I think I found the pattern online…I no longer recall where. The thing I remember most about this project is that I had to knit it in secret.

It’s easy to knit surprises for the kids as I do most of my knitting at night in front of the TV or at church on Sunday mornings. But Adam sits next to me at night (often rubbing my feet, lucky woman that I am). So that was out.

So this secret project was knit in furtive spurts at home and at church on Sundays. Fortunately, I managed to finish it in time, with him none the wiser. It’s a good feeling when you can pull off a pleasant surprise.

Berry’s winter scrap yarn sweater

As my yarn stash grew — what better souvenir from your travels than local yarn? — I felt compelled to use up leftover yarn from other projects. I had this thick, chunky yarn left over from a crocheted blanket (which disappeared at some point in one of our moves) and it looked like the perfect amount for a child’s sweater.

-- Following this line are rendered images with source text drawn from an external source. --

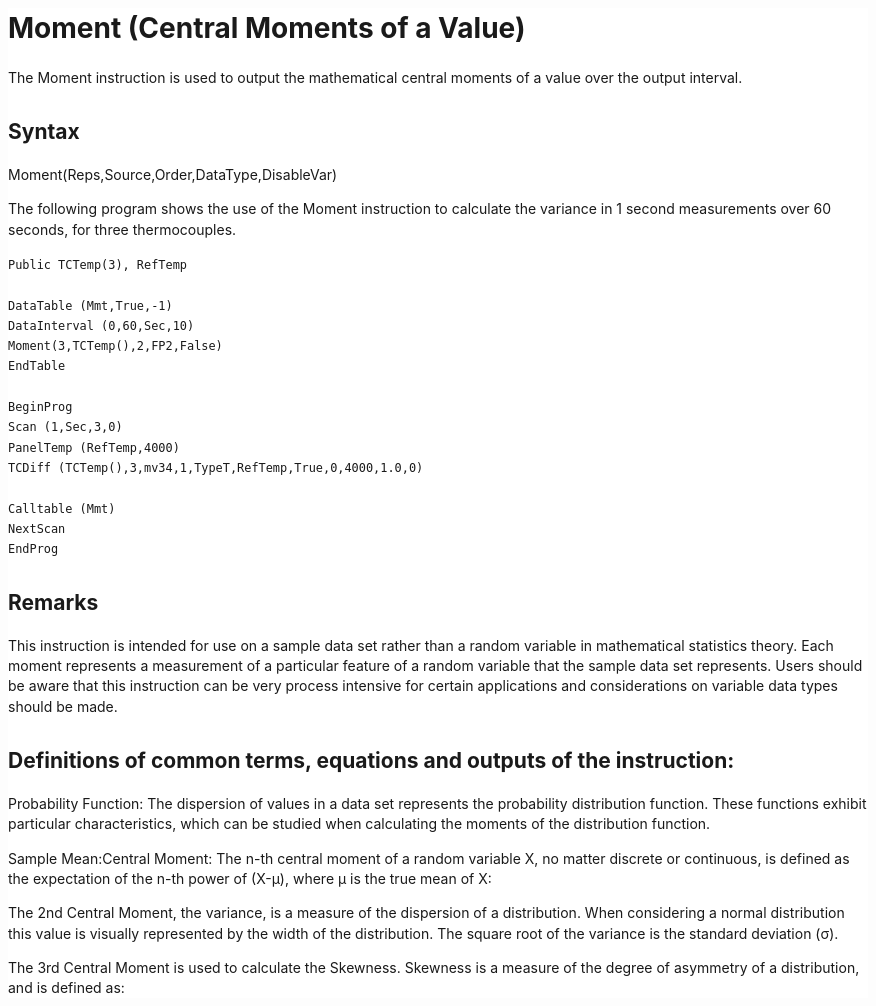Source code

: # Moment (Central Moments of a Value)

The Moment instruction is used to output the mathematical central moments of a value over the output interval.

## Syntax

Moment(Reps,Source,Order,DataType,DisableVar)

The following program shows the use of the Moment instruction to calculate the variance in 1 second measurements over 60 seconds, for three thermocouples.

```
Public TCTemp(3), RefTemp

DataTable (Mmt,True,-1)
DataInterval (0,60,Sec,10)
Moment(3,TCTemp(),2,FP2,False)
EndTable

BeginProg
Scan (1,Sec,3,0)
PanelTemp (RefTemp,4000)
TCDiff (TCTemp(),3,mv34,1,TypeT,RefTemp,True,0,4000,1.0,0)

Calltable (Mmt)
NextScan
EndProg
```

## Remarks

This instruction is intended for use on a sample data set rather than a random variable in mathematical statistics theory. Each moment represents a measurement of a particular feature of a random variable that the sample data set represents. Users should be aware that this instruction can be very process intensive for certain applications and considerations on variable data types should be made.

## Definitions of common terms, equations and outputs of the instruction:

Probability Function: The dispersion of values in a data set represents the probability distribution function. These functions exhibit particular characteristics, which can be studied when calculating the moments of the distribution function.

Sample Mean:Central Moment: The n-th central moment of a random variable X, no matter discrete or continuous, is defined as the expectation of the n-th power of (X-μ), where μ is the true mean of X:

The 2nd Central Moment, the variance, is a measure of the dispersion of a distribution. When considering a normal distribution this value is visually represented by the width of the distribution. The square root of the variance is the standard deviation (σ).

The 3rd Central Moment is used to calculate the Skewness. Skewness is a measure of the degree of asymmetry of a distribution, and is defined as:
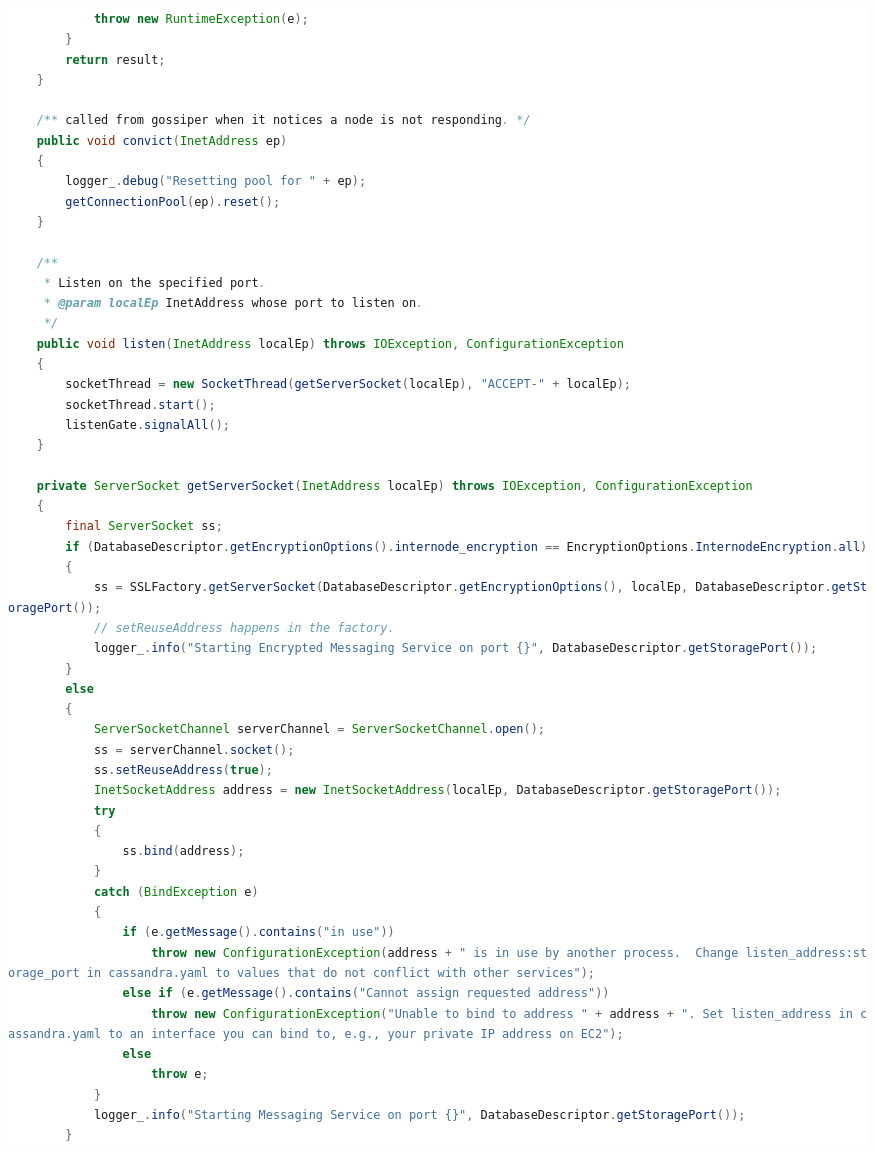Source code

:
 ```java
            throw new RuntimeException(e);
        }
        return result;
    }

    /** called from gossiper when it notices a node is not responding. */
    public void convict(InetAddress ep)
    {
        logger_.debug("Resetting pool for " + ep);
        getConnectionPool(ep).reset();
    }

    /**
     * Listen on the specified port.
     * @param localEp InetAddress whose port to listen on.
     */
    public void listen(InetAddress localEp) throws IOException, ConfigurationException
    {
        socketThread = new SocketThread(getServerSocket(localEp), "ACCEPT-" + localEp);
        socketThread.start();
        listenGate.signalAll();
    }

    private ServerSocket getServerSocket(InetAddress localEp) throws IOException, ConfigurationException
    {
        final ServerSocket ss;
        if (DatabaseDescriptor.getEncryptionOptions().internode_encryption == EncryptionOptions.InternodeEncryption.all)
        {
            ss = SSLFactory.getServerSocket(DatabaseDescriptor.getEncryptionOptions(), localEp, DatabaseDescriptor.getStoragePort());
            // setReuseAddress happens in the factory.
            logger_.info("Starting Encrypted Messaging Service on port {}", DatabaseDescriptor.getStoragePort());
        }
        else
        {
            ServerSocketChannel serverChannel = ServerSocketChannel.open();
            ss = serverChannel.socket();
            ss.setReuseAddress(true);
            InetSocketAddress address = new InetSocketAddress(localEp, DatabaseDescriptor.getStoragePort());
            try
            {
                ss.bind(address);
            }
            catch (BindException e)
            {
                if (e.getMessage().contains("in use"))
                    throw new ConfigurationException(address + " is in use by another process.  Change listen_address:storage_port in cassandra.yaml to values that do not conflict with other services");
                else if (e.getMessage().contains("Cannot assign requested address"))
                    throw new ConfigurationException("Unable to bind to address " + address + ". Set listen_address in cassandra.yaml to an interface you can bind to, e.g., your private IP address on EC2");
                else
                    throw e;
            }
            logger_.info("Starting Messaging Service on port {}", DatabaseDescriptor.getStoragePort());
        }
```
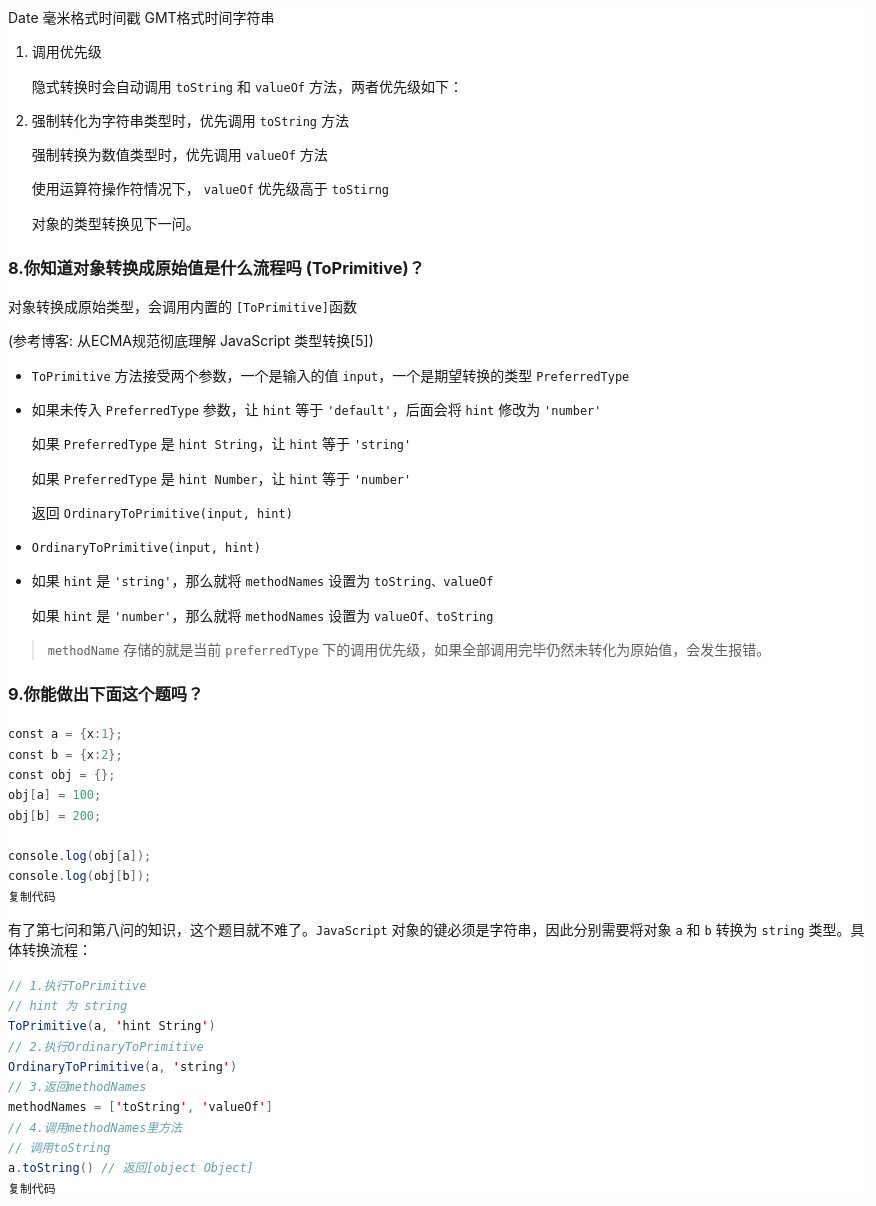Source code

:   </tr> 
  <tr> 
   <td>Date</td> 
   <td>毫米格式时间戳</td> 
   <td>GMT格式时间字符串</td> 
  </tr> 
 </tbody> 
</table>

1.  调用优先级
    
    隐式转换时会自动调用 `toString` 和 `valueOf` 方法，两者优先级如下：
2.  强制转化为字符串类型时，优先调用 `toString` 方法
    
    强制转换为数值类型时，优先调用 `valueOf` 方法
    
    使用运算符操作符情况下， `valueOf` 优先级高于 `toStirng`
    
    对象的类型转换见下一问。

### 8.你知道对象转换成原始值是什么流程吗 (ToPrimitive)？ 

对象转换成原始类型，会调用内置的 `[ToPrimitive]`函数

(参考博客: 从ECMA规范彻底理解 JavaScript 类型转换\[5\])

 *  `ToPrimitive` 方法接受两个参数，一个是输入的值 `input`，一个是期望转换的类型 `PreferredType`
 *  如果未传入 `PreferredType` 参数，让 `hint` 等于 `'default'`，后面会将 `hint` 修改为 `'number'`
    
    如果 `PreferredType` 是 `hint String`，让 `hint` 等于 `'string'`
    
    如果 `PreferredType` 是 `hint Number`，让 `hint` 等于 `'number'`
    
    返回 `OrdinaryToPrimitive(input, hint)`
 *  `OrdinaryToPrimitive(input, hint)`
 *  如果 `hint` 是 `'string'`，那么就将 `methodNames` 设置为 `toString、valueOf`
    
    如果 `hint` 是 `'number'`，那么就将 `methodNames` 设置为 `valueOf、toString`

> `methodName` 存储的就是当前 `preferredType` 下的调用优先级，如果全部调用完毕仍然未转化为原始值，会发生报错。

### 9.你能做出下面这个题吗？ 

```java
const a = {x:1};
const b = {x:2};
const obj = {};
obj[a] = 100;
obj[b] = 200;

console.log(obj[a]);
console.log(obj[b]);
复制代码
```

有了第七问和第八问的知识，这个题目就不难了。`JavaScript` 对象的键必须是字符串，因此分别需要将对象 `a` 和 `b` 转换为 `string` 类型。具体转换流程：

```java
// 1.执行ToPrimitive
// hint 为 string
ToPrimitive(a, 'hint String')
// 2.执行OrdinaryToPrimitive
OrdinaryToPrimitive(a, 'string')
// 3.返回methodNames
methodNames = ['toString', 'valueOf']
// 4.调用methodNames里方法
// 调用toString
a.toString() // 返回[object Object]
复制代码
```

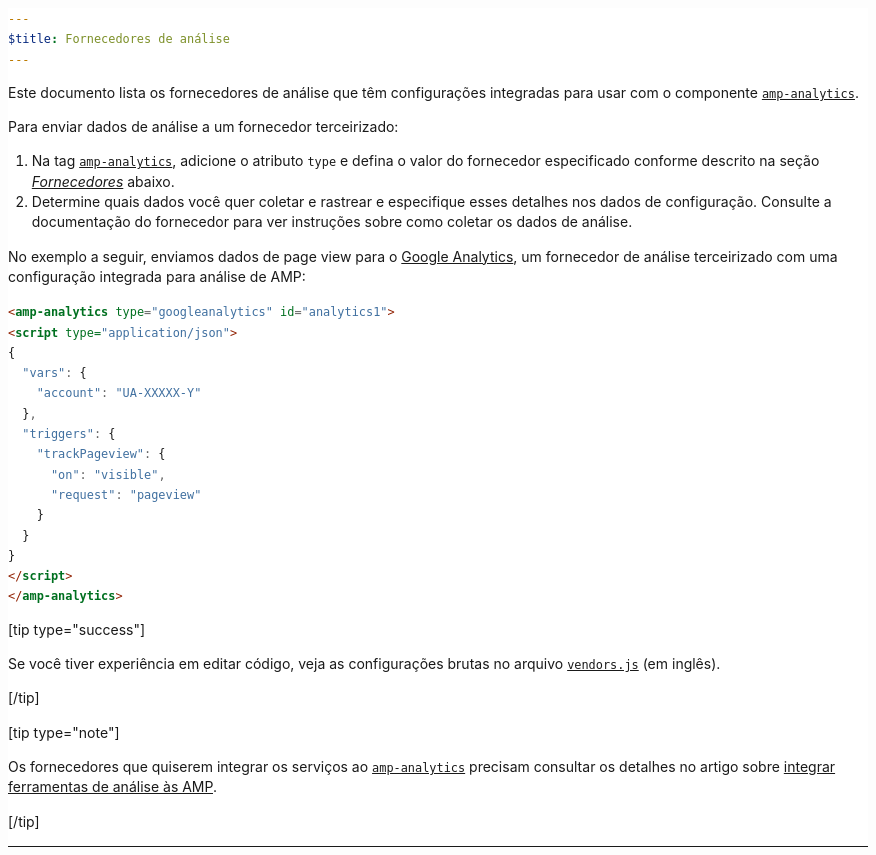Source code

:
 ```yaml
---
$title: Fornecedores de análise
---
```


Este documento lista os fornecedores de análise que têm configurações integradas para usar com o componente [`amp-analytics`](../../../../documentation/components/reference/amp-analytics.md).

Para enviar dados de análise a um fornecedor terceirizado:

1. Na tag [`amp-analytics`](../../../../documentation/components/reference/amp-analytics.md), adicione o atributo `type` e defina o valor do fornecedor especificado conforme descrito na seção [*Fornecedores*](#vendors) abaixo.
2. Determine quais dados você quer coletar e rastrear e especifique esses detalhes nos dados de configuração. Consulte a documentação do fornecedor para ver instruções sobre como coletar os dados de análise.

No exemplo a seguir, enviamos dados de page view para o [Google Analytics](#google-analytics), um fornecedor de análise terceirizado com uma configuração integrada para análise de AMP:

```html
<amp-analytics type="googleanalytics" id="analytics1">
<script type="application/json">
{
  "vars": {
    "account": "UA-XXXXX-Y"
  },
  "triggers": {
    "trackPageview": {
      "on": "visible",
      "request": "pageview"
    }
  }
}
</script>
</amp-analytics>
```

[tip type="success"]

Se você tiver experiência em editar código, veja as configurações brutas no arquivo [`vendors.js`](https://github.com/ampproject/amphtml/blob/master/extensions/amp-analytics/0.1/vendors.js) (em inglês).

[/tip]

[tip type="note"]

Os fornecedores que quiserem integrar os serviços ao [`amp-analytics`](../../../../documentation/components/reference/amp-analytics.md) precisam consultar os detalhes no artigo sobre [integrar ferramentas de análise às AMP](../../../../documentation/guides-and-tutorials/contribute/integrate-your-analytics-tools.md).

[/tip]

<hr>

I’d recently found an amazing book in the library, The knitters handy book of sweater patterns, which bestowed on me the knowledge to make any sweater from any yarn. No more hunting for patterns that fit the idea and the yarn I had in mind!

Instead: decide on the basic style (crew neck, v-neck, turtleneck) and sleeve type (raglan sleeves, drop sleeves, etc.) knit a gauge swatch, decide on the finished size, look it up on the chart and off you go! Amazeballs, people. Amazeballs. (I know, I’m over 30 and not supposed to use that word, but whatevs.)

I used up most of three leftover balls of yarn for this and Berry got a soft, comfy sweater that she loved.

Christmas wonder

And what did I get at the end of the year? I must have been a good knitty girl because Father Christmas (aka my lovely husband) got me an Ashford spinning wheel.

The little kids were at their Dad’s for two weeks, leaving me the option of pining over them during the holiday season, or losing myself in the hypnotic medication of spinning yarn. I pined a little. But mostly I spun yarn — the rest of the roving won at that silent auction back in June and more that I purchased at our local textile and fiber arts store.

My journey into spinning is another post in and of itself — as are the 2014 project completed to date. So I’ll end here with a year of knittyness. Out of 11 projects, only one was for me — and I can’t even wear it due to its wooliness. That’s usually how my knitting goes, but that’s OK.

I do it because I enjoy creating. And it keeps me from fidgeting when I’m supposed to be sitting still and paying attention. Plus people get presents, made with love. And I get to keep learning new stuff. A win for everyone.